DIRECTIONS -> Swap "Blogs" for "Artículos" in the rows below and write out all of them again with nothing else changed. Leave the pictures out.

(Dataset entries)

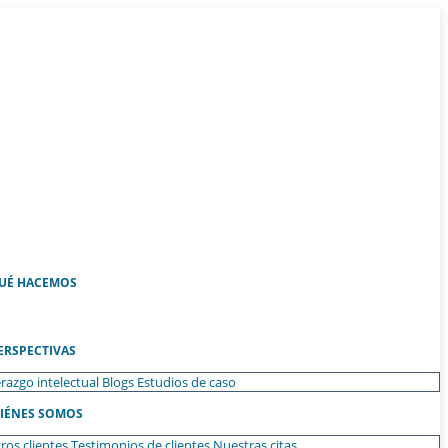
UÉ HACEMOS
ERSPECTIVAS
razgo intelectual
Blogs
Estudios de caso
IÉNES SOMOS
ros clientes
Testimonios de clientes
Nuestras citas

RESPONSE BOX ->
UÉ HACEMOS
ERSPECTIVAS
razgo intelectual
Artículos
Estudios de caso
IÉNES SOMOS
ros clientes
Testimonios de clientes
Nuestras citas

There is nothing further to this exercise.